EXERCISE DETAILS
Leave the images behind and copy every record exactly.

[Saved entries]
.....
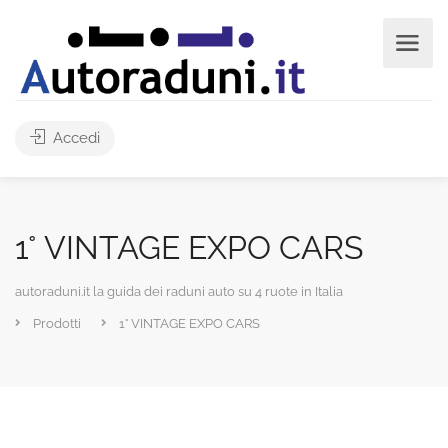
Accedi
1° VINTAGE EXPO CARS
autoraduni.it la guida dei raduni auto su 4 ruote in Italia
Prodotti
1° VINTAGE EXPO CARS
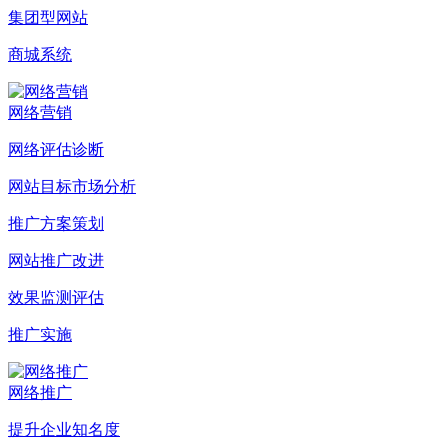
集团型网站
商城系统
网络营销
网络评估诊断
网站目标市场分析
推广方案策划
网站推广改进
效果监测评估
推广实施
网络推广
提升企业知名度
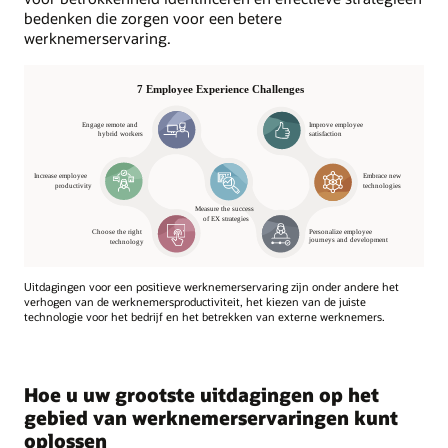
bedenken die zorgen voor een betere
werknemerservaring.
Uitdagingen voor een positieve werknemerservaring zijn onder andere het
verhogen van de werknemersproductiviteit, het kiezen van de juiste
technologie voor het bedrijf en het betrekken van externe werknemers.
Hoe u uw grootste uitdagingen op het
gebied van werknemerservaringen kunt
oplossen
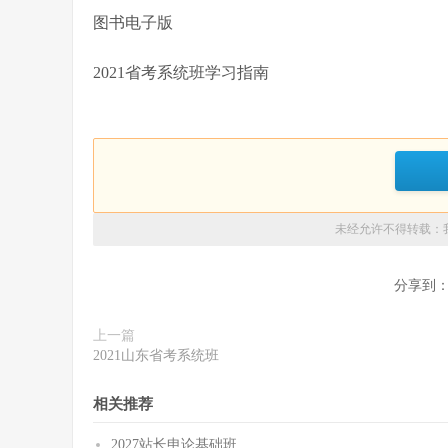
图书电子版
2021省考系统班学习指南
未经允许不得转载：
分享到
上一篇
2021山东省考系统班
相关推荐
2027站长申论基础班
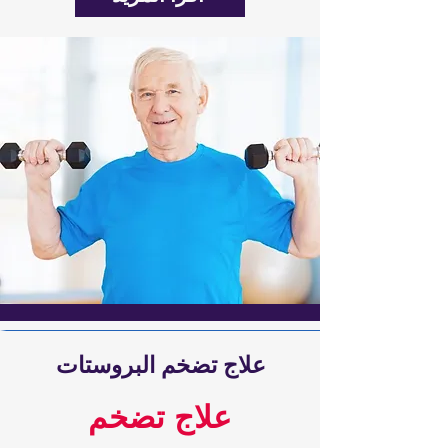
علاج تضخم البروستات
علاج تضخم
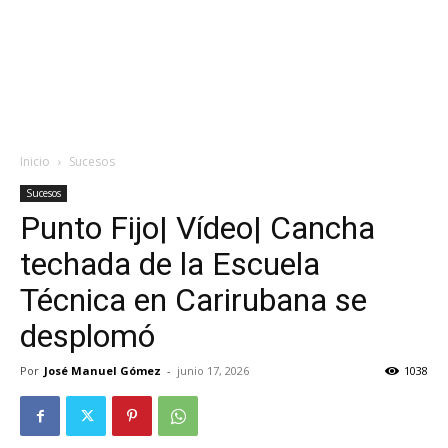
Inicio
Sucesos
Sucesos
Punto Fijo| Vídeo| Cancha
techada de la Escuela
Técnica en Carirubana se
desplomó
Por
José Manuel Gómez
-
junio 17, 2026
1038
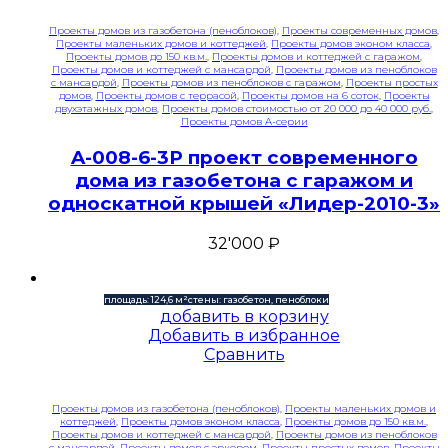
Проекты домов из газобетона (пеноблоков)
,
Проекты современных домов
,
Проекты маленьких домов и коттеджей
,
Проекты домов эконом класса
,
Проекты домов до 150 кв.м.
,
Проекты домов и коттеджей с гаражом
,
Проекты домов и коттеджей с мансардой
,
Проекты домов из пеноблоков
с мансардой
,
Проекты домов из пеноблоков с гаражом
,
Проекты простых
домов
,
Проекты домов с террасой
,
Проекты домов на 6 соток
,
Проекты
двухэтажных домов
,
Проекты домов стоимостью от 20 000 до 40 000 руб.
,
Проекты домов A-серии
A-008-6-3P проект современного
дома из газобетона с гаражом и
односкатной крышей «Лидер-2010-3»
32'000
₽
площадь: 124,6 м²
стены: газобетон, пеноблоки
добавить в корзину
Добавить в избранное
Сравнить
Проекты домов из газобетона (пеноблоков)
,
Проекты маленьких домов и
коттеджей
,
Проекты домов эконом класса
,
Проекты домов до 150 кв.м.
,
Проекты домов и коттеджей с мансардой
,
Проекты домов из пеноблоков
с мансардой
,
Проекты домов с эркером
,
Проекты простых домов
,
Проекты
.....
RESPONSE
Accedi
1° VINTAGE EXPO CARS
autoraduni.it la guida dei raduni auto su 4 ruote in Italia
Prodotti
1° VINTAGE EXPO CARS
集团型网站
商城系统
网络营销
网络评估诊断
网站目标市场分析
推广方案策划
网站推广改进
效果监测评估
推广实施
网络推广
提升企业知名度
bedenken die zorgen voor een betere
werknemerservaring.
Uitdagingen voor een positieve werknemerservaring zijn onder andere het
verhogen van de werknemersproductiviteit, het kiezen van de juiste
technologie voor het bedrijf en het betrekken van externe werknemers.
Hoe u uw grootste uitdagingen op het
gebied van werknemerservaringen kunt
oplossen
图书电子版
2021省考系统班学习指南
未经允许不得转载：
分享到
上一篇
2021山东省考系统班
相关推荐
2027站长申论基础班
علاج تضخم البروستات
علاج تضخم
Inicio
Sucesos
Sucesos
Punto Fijo| Vídeo| Cancha
techada de la Escuela
Técnica en Carirubana se
desplomó
Por
José Manuel Gómez
-
junio 17, 2026
1038
Проекты домов из газобетона (пеноблоков)
,
Проекты современных домов
,
Проекты маленьких домов и коттеджей
,
Проекты домов эконом класса
,
Проекты домов до 150 кв.м.
,
Проекты домов и коттеджей с гаражом
,
Проекты домов и коттеджей с мансардой
,
Проекты домов из пеноблоков
с мансардой
,
Проекты домов из пеноблоков с гаражом
,
Проекты простых
домов
,
Проекты домов с террасой
,
Проекты домов на 6 соток
,
Проекты
двухэтажных домов
,
Проекты домов стоимостью от 20 000 до 40 000 руб.
,
Проекты домов A-серии
A-008-6-3P проект современного
дома из газобетона с гаражом и
односкатной крышей «Лидер-2010-3»
32'000
₽
площадь: 124,6 м²
стены: газобетон, пеноблоки
добавить в корзину
Добавить в избранное
Сравнить
Проекты домов из газобетона (пеноблоков)
,
Проекты маленьких домов и
коттеджей
,
Проекты домов эконом класса
,
Проекты домов до 150 кв.м.
,
Проекты домов и коттеджей с мансардой
,
Проекты домов из пеноблоков
с мансардой
,
Проекты домов с эркером
,
Проекты простых домов
,
Проекты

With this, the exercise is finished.